The LST-325 will head to Evansville, Ind., where it will become a floating museum on the Ohio River.
A group of veterans that own and operate the ship agreed to move the relic from Mobile, Ala., to Evansville this summer.
“It’s going to be great,” said Bob Jornlin, the ship’s “captain” and president of its board of directors. “We’re [going to be] more centrally located … We’re going to get new workers and a whole bunch of people who haven’t seen the ship.”
Veterans approached 15 cities across the nation to see if they wanted to become the ship’s home. They chose Evansville over Jeffersonville and Peoria, Ill., two other cities that lobbied for the ship.
A shipyard in Evansville built 167 LST ships during World War II, more than any other city.
The tank-landing ships carried troops and equipment ashore during the war and are remembered as an unglamorous but critically important maritime workhorse by those who served aboard the vessels.
Evansville plans to dock the ship at a new pier closer to downtown and possibly add a new museum to accompany it, Mayor Jonathan Weinzapfel told Stars and Stripes.
“Our community is really excited about this,” he said. “It’s a way that we can pay tribute to our past and also to the many contributions people of Evansville made over the years to the war effort. It’s an exciting time for the city of Evansville.”
The ship has remained in Alabama temporarily since the veterans, in their 60s and 70s, sailed it to Mobile nearly four years ago. The veterans group hoped to make the Gulf of Mexico coast its permanent home, but a docking fee of $150 a day and other expenses made it too expensive, Jornlin said.
A crew of more than two dozen veterans with an average age of 72 sailed the ship from Greece to Alabama in November 2000. They made the journey against the wishes of the U.S. government and some of their family members, but they arrived in Mobile with the 325-foot ship to a hero’s welcome on Jan. 10, 2001.

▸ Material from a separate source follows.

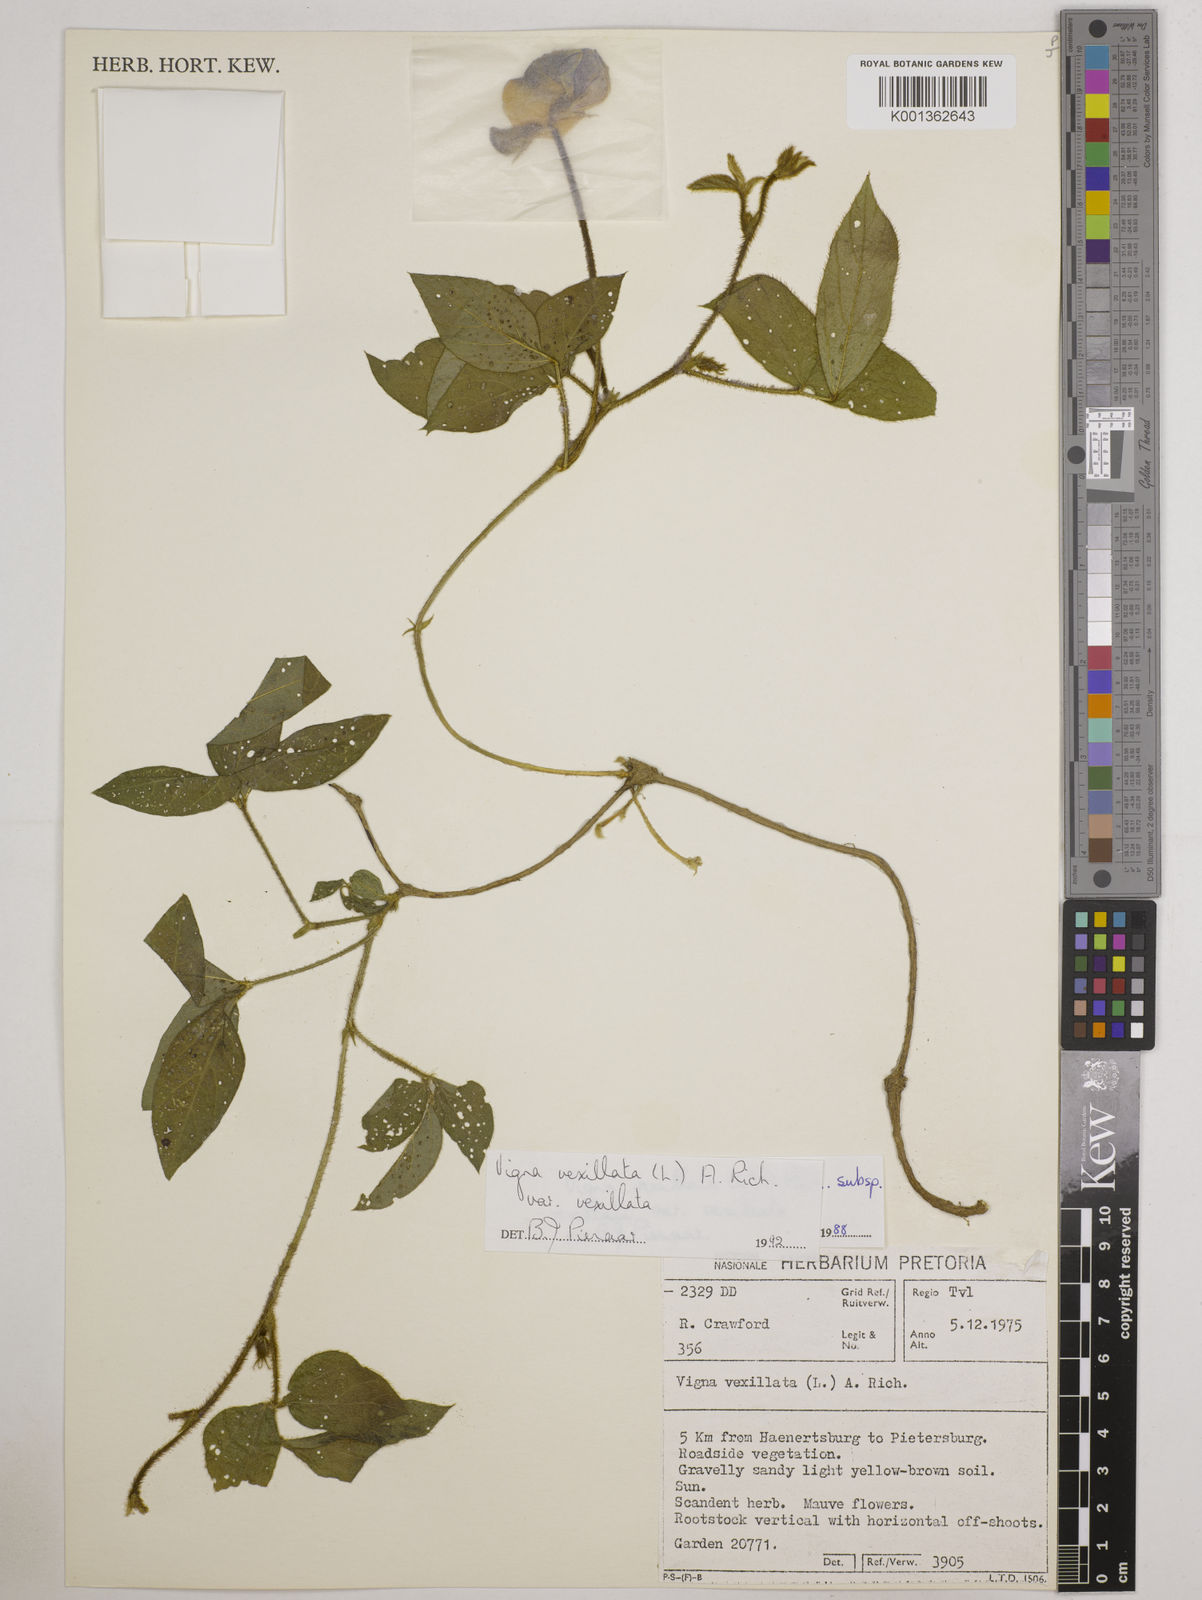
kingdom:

The story of the ship attracted national headlines, and one writer wrote a screenplay about the trip. The group has spent $600,000 to fix the ship and give it a new coat of haze-gray paint. Veterans plan to sail it from Mobile to Boston and Washington, D.C., this June to take part in World War II tribute ceremonies.
“She’s in as good of shape as she has ever been, probably the best shape since she was new,” Jornlin said.
Sadly, some of the veterans who helped bring the LST-325 to the United States won’t be able to see their dream of finding a permanent home for the ship become reality. Several of the original crewmembers and those who helped get the ship ready for the trip have since passed away, including the ship’s executive officer, Jackson Carter.
Crewmembers hope to use tugboats to push the ship up the Mississippi River to Evansville sometime this summer.